(Saved entries)

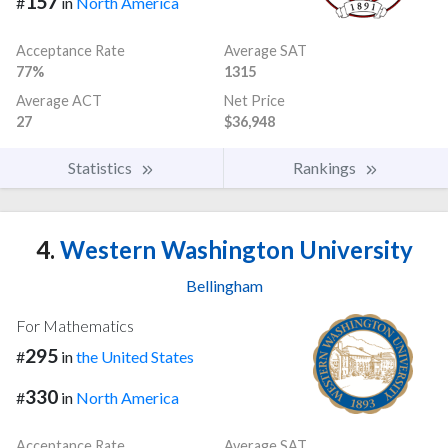
157
#
in
North America
Acceptance Rate
Average SAT
77%
1315
Average ACT
Net Price
27
$36,948
Statistics
Rankings
4.
Western Washington University
Bellingham
For Mathematics
295
#
in
the United States
330
#
in
North America
Acceptance Rate
Average SAT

### What the task asks
All records above need to be returned exactly. Omit the pictures.

### Written answer
157
#
in
North America
Acceptance Rate
Average SAT
77%
1315
Average ACT
Net Price
27
$36,948
Statistics
Rankings
4.
Western Washington University
Bellingham
For Mathematics
295
#
in
the United States
330
#
in
North America
Acceptance Rate
Average SAT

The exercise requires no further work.